Stradey was the birthplace of the special relationship between Wales and New Zealand as Llanelli beat the New Zealand Natives team of 1888 by 3-0 on December 19 that year. That local triumph came in the middle of Stradey's brief spell as one of Wales's home grounds. A year earlier Wales had escaped defeat by England for the first time in a 0-0 draw. Due to foul conditions this was played not on the main Stradey pitch, but the cricket ground behind the rugby stand, to the profound irritation of ticket holders. Temporary goals were lashed together and the collapse of one crossbar allowed Arthur Gould to show off the climbing skills that earned his 'Monkey' nickname.

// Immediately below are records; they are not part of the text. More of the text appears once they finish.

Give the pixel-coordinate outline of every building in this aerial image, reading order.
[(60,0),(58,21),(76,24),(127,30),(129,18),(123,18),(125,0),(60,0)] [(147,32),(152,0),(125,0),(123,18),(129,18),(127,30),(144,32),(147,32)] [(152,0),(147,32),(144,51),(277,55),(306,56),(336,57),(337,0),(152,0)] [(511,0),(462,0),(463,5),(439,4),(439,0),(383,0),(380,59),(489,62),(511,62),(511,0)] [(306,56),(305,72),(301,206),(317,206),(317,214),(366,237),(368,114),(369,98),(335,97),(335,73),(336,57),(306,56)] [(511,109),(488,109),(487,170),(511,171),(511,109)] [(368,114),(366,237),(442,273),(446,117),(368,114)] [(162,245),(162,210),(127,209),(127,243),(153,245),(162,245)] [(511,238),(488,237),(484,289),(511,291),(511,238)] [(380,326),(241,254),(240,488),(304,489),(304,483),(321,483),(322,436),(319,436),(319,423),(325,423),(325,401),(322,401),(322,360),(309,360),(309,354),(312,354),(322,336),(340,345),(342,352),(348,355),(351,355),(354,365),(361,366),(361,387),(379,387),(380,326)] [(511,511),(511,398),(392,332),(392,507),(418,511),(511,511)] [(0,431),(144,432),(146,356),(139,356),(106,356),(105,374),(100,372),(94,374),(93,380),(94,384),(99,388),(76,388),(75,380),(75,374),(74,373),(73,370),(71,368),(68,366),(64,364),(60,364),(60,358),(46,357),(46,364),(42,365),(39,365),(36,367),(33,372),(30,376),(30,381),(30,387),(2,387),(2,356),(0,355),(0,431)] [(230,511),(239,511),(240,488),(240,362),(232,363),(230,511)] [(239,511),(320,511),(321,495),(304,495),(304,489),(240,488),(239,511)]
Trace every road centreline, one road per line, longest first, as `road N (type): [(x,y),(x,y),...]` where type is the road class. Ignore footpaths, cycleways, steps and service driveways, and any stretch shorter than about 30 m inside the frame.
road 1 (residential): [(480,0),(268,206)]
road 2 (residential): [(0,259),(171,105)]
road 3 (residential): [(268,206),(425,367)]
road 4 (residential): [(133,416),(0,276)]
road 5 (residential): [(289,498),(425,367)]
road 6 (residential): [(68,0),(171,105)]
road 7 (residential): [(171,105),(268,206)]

Four years later Ireland were greeted with cries of 'Home Rule for Ireland', doubtless intended as a friendly sentiment but probably not one by shared either of Ireland's scorers - try-scorer Sam Lee and drop-kicker Dolway Walkington - who played for the North of Ireland club - in Wales's 6-4 victory. Ireland returned in 1893 as Wales clinched their first ever Triple Crown, centre Bert Gould claiming the only score from a pass by brother and Wales captain Arthur.

Three matches, two wins and a draw including two landmark achievements. You might think Wales would have played there more often, but Stradey lost out to the superior accommodation and communications offered by Newport, Cardiff and Swansea. It was nearly a century before international rugby returned - a period in which affinity with Welsh sporting success was underlined by Glamorgan's record of played 23, won 10, lost only 3 in county cricket matches played there between 1933 and 1965. Stradey was, like several famous Welsh grounds, a cricket ground before it ever hosted rugby, the Scarlets moving there from a public park in 1879.

Argentinian players celebrate their victory at the end of the Rugby World Cup first-round match against Samoa, at Stradey Park in Llanelli on October 10, 1999 .
Argentina celebrate victory over Samoa at Stradey Park during RWC'99 © Getty Images

Modern international memories are Argentinian rather than Welsh. Their 1991 World Cup visit saw a young Lisandro Arbizu drop two goals and Martin Teran cross twice as Australia were held to 32-19 on the first step of their march towards the trophy, while eight years later the Pumas reversed what looked a decisive half-time deficit against Samoa, Gonzalo Quesada kicking 27 points in one of the forgotten great World Cup matches. Not least of that day's memories was the excellent Spanish pronunciation of Stradey's announcer whose scrupulous bilingualism on other occasions was not, as one observer argued, political correctness but a reflection of a community that is 50 per cent Welsh-speaking.

But Stradey is long accustomed to ill-informed complaint. When Wales decided to play there, a delegate from Newport objected that it was 'an out of the way place'. As ever, such considerations depend on where you are coming from.

But perhaps the Newport man had a point. 'Out of the way' Stradey certainly is, if you take those words to mean that there has been nowhere else quite like it.